Assignment
Please copy each line from the entries that contains the string "When".

Saved data entries

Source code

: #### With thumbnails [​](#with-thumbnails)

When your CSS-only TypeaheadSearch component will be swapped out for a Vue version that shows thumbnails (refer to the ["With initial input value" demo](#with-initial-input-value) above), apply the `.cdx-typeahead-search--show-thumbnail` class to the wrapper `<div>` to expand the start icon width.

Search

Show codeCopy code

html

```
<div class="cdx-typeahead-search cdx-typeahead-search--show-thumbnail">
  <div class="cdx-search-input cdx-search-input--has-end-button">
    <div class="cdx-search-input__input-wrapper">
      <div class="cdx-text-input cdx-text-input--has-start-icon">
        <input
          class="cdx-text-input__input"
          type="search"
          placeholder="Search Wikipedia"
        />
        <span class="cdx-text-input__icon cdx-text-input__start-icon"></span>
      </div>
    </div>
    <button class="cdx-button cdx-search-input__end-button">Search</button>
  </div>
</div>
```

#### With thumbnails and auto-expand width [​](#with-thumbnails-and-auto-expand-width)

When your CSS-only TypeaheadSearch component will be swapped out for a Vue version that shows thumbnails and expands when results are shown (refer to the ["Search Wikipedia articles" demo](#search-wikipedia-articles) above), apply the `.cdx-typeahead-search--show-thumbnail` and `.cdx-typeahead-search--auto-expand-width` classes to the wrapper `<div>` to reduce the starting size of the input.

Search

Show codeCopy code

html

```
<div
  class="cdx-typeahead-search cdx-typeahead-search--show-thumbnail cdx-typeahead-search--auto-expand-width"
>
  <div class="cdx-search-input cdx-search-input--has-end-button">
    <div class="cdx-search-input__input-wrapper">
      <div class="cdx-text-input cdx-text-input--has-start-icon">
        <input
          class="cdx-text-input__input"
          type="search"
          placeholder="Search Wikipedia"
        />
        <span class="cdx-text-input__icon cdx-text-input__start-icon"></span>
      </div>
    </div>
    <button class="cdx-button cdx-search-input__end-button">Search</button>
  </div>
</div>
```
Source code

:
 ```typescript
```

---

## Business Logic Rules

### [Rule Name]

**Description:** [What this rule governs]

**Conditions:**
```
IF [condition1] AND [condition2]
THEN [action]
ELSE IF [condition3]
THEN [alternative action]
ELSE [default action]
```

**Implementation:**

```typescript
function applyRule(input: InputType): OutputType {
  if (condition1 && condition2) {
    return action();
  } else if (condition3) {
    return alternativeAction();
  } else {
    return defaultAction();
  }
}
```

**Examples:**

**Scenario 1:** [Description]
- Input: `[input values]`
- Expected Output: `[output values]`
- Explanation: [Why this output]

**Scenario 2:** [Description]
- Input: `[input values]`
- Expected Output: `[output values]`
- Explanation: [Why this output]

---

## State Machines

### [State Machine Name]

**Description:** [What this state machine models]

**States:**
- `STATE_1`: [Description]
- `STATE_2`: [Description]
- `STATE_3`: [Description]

Solution
When your CSS-only TypeaheadSearch component will be swapped out for a Vue version that shows thumbnails (refer to the ["With initial input value" demo](#with-initial-input-value) above), apply the `.cdx-typeahead-search--show-thumbnail` class to the wrapper `<div>` to expand the start icon width.
When your CSS-only TypeaheadSearch component will be swapped out for a Vue version that shows thumbnails and expands when results are shown (refer to the ["Search Wikipedia articles" demo](#search-wikipedia-articles) above), apply the `.cdx-typeahead-search--show-thumbnail` and `.cdx-typeahead-search--auto-expand-width` classes to the wrapper `<div>` to reduce the starting size of the input.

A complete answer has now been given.